1X Technologies
- Type: Private
- Industry: Robotics
- Founded: 2014 (as Halodi Robotics)
- Founder: Bernt Øivind Børnich
- Headquarters: Palo Alto, California, USA
- Products: humanoid robots
- Website: 1x.tech

= 1X Technologies =

Norwegian-American robotics and AI company

1X Technologies is a Norwegian-American robotics and artificial intelligence company developing general-purpose humanoid robots for home environments. The company is headquartered in Palo Alto, California, with main manufacturing operations in Hayward and additional manufacturing in Moss, Norway.

== History ==

1X Technologies was founded in 2014 by Norwegian roboticist Bernt Øivind Børnich under the name Halodi Robotics. The company initially focused on developing safe actuators and full-body control systems for industrial and healthcare robotics. In 2018, it released its first humanoid robot, EVE, designed for logistics, security, and medical environments. In 2022, the company rebranded as 1X Technologies and shifted its focus to domestic robotics, developing humanoid assistants intended for use in private homes.

In March 2023, 1X raised US$23.5 million in Series A2 funding, led by the OpenAI Startup Fund, with participation from Tiger Global, Sandwater, Alliance Ventures, and Skagerak Capital. In January 2024, the company secured $100 million in Series B funding led by EQT Ventures, alongside Samsung NEXT, Nistad Group, and existing investors.

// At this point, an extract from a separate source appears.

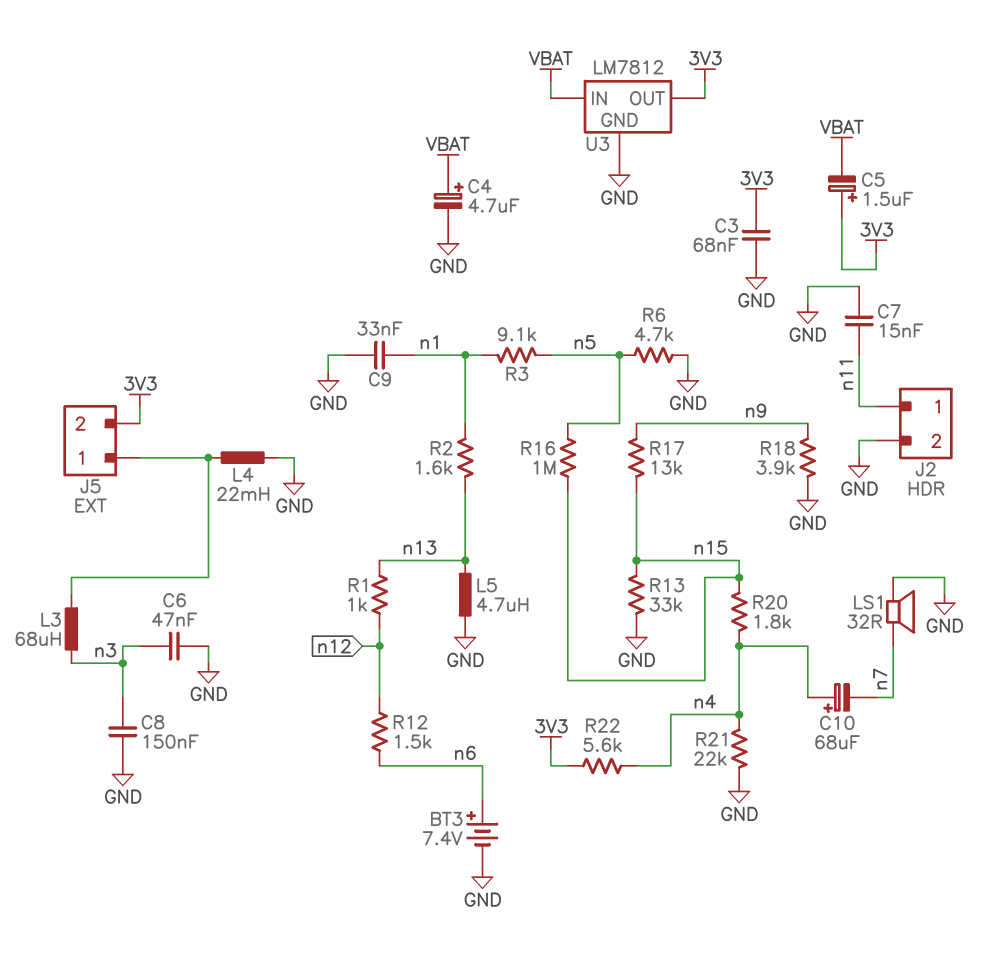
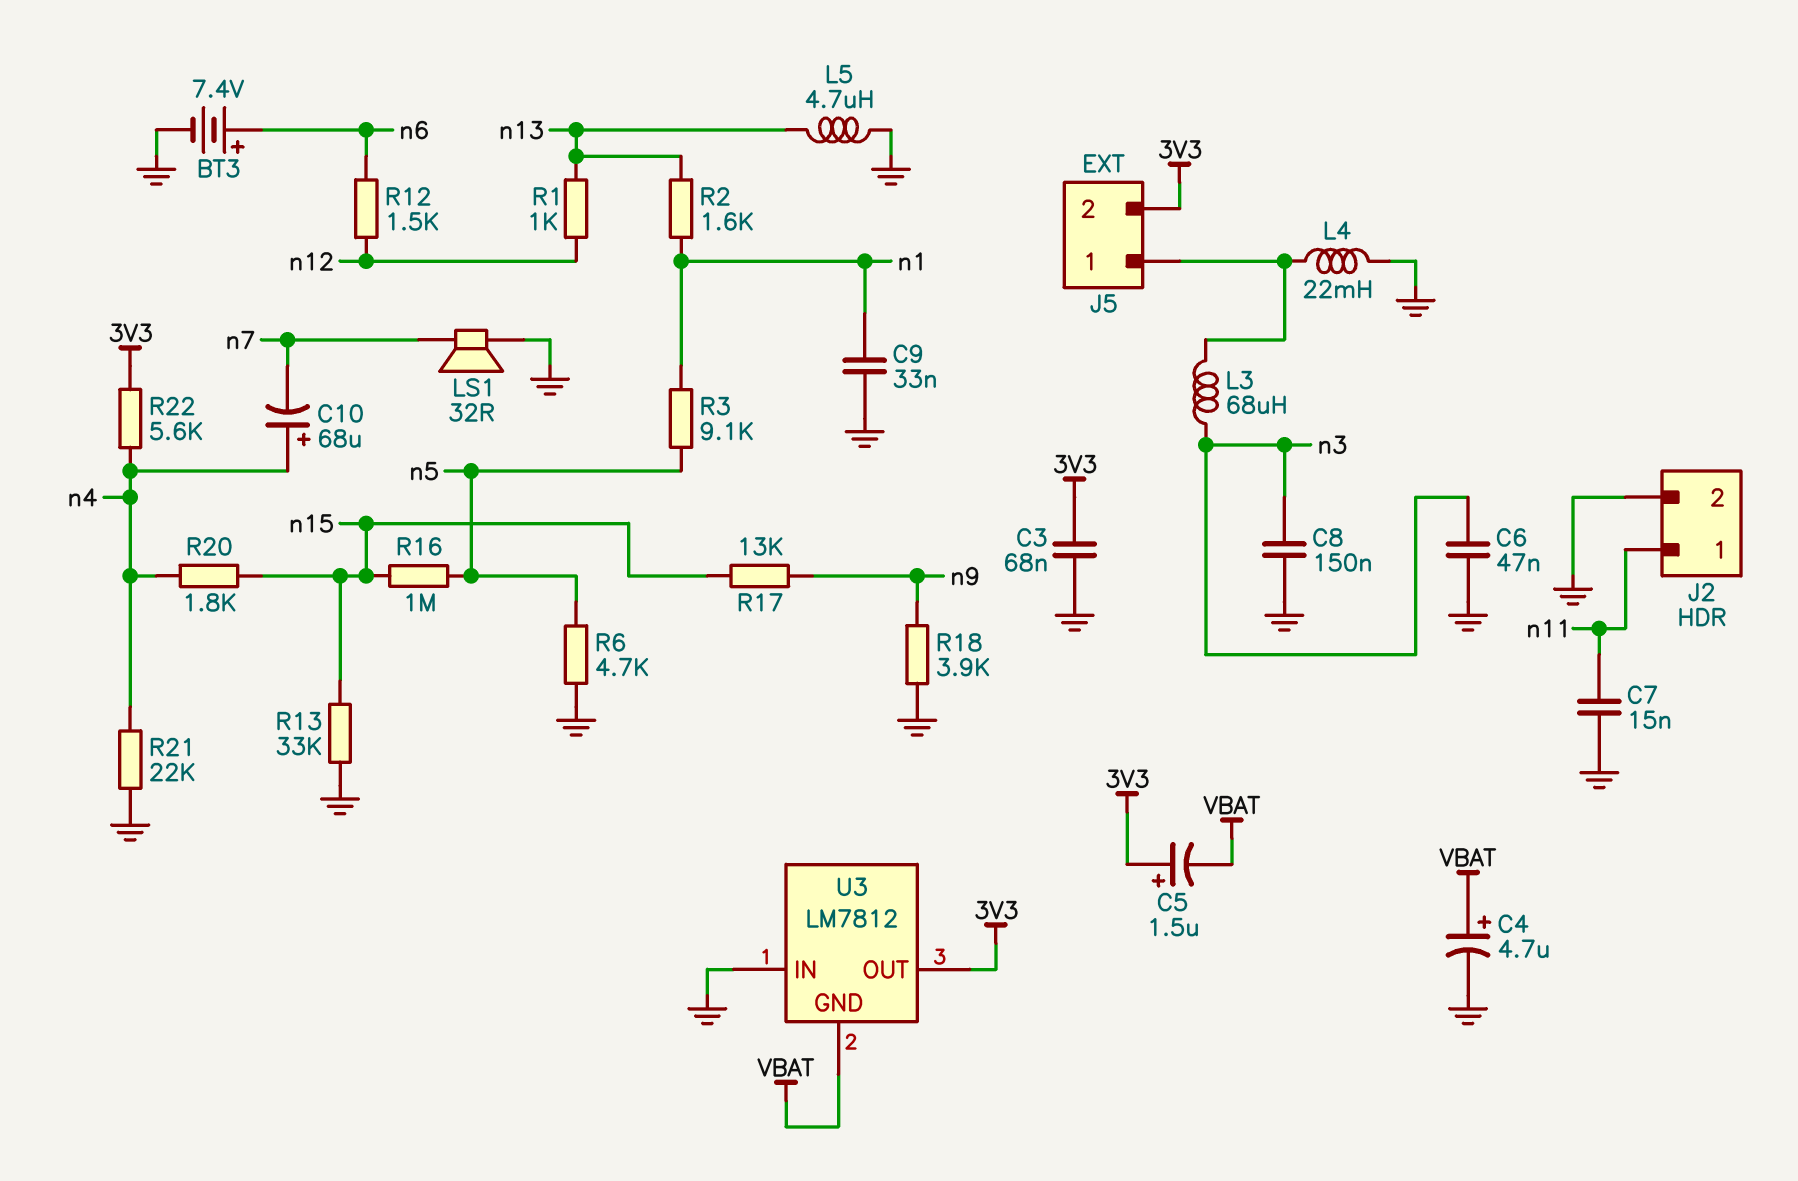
U3 pin GND: GND -> VBAT
U3 pin IN: VBAT -> GND

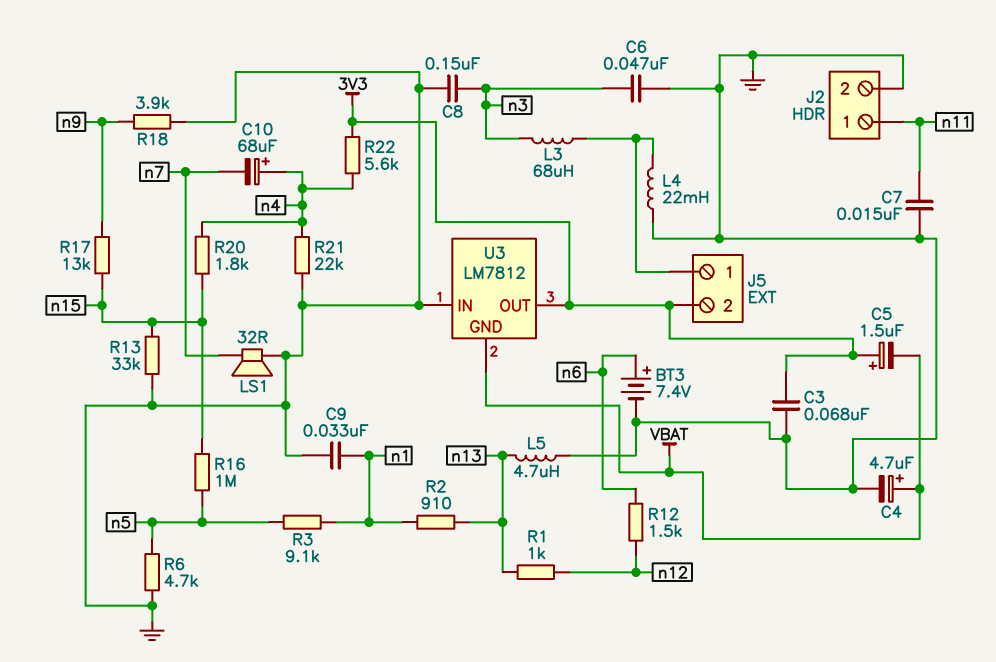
R2: 1.6k (n1, n13) -> 910 (n1, n13)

In September 2025, it was reported that 1X Technologies was seeking to raise $1 billion in new funding to support the development and deployment of its humanoid robots for home environments.

== Products ==

=== EVE ===
EVE is a wheeled humanoid robot designed for industrial and institutional use in logistics, security, and healthcare. It served as a platform for real-world testing of 1X's proprietary actuation, perception, and manipulation technologies.

=== NEO ===
NEO is 1X's bipedal humanoid robot designed specifically for home use. The robot features humanlike motion, a slim anthropomorphic design, and is intended to operate in unstructured home environments. The first version of NEO was introduced as NEO Beta on August 30, 2024. On February 21, 2025, 1X introduced an update that featured a sleeker design, known as NEO Gamma.

On October 28, 2025, 1X opened pre-orders for NEO, also known as NEO Home Robot, a humanoid robot designed for use in private homes, scheduled for release in 2026. It will be available in tan, gray, and dark brown, and cost $20,000 for early adopters; it is also planned to be offered as a subscription service for $499 per month. Joanna Stern reported that as of October 2025, most tasks were teleoperated by a human with a virtual reality headset, raising concerns about privacy.

The company plans to provide an app where users can schedule sessions during which a remote operator can accomplish tasks. CEO Bernt Børnich said that obtaining training data from early adopters was needed to improve the autonomy of the robot.

In July 2026, the company detailed the NEO's hands, which have 25 degrees of freedom and approach the capabilities of a human hand.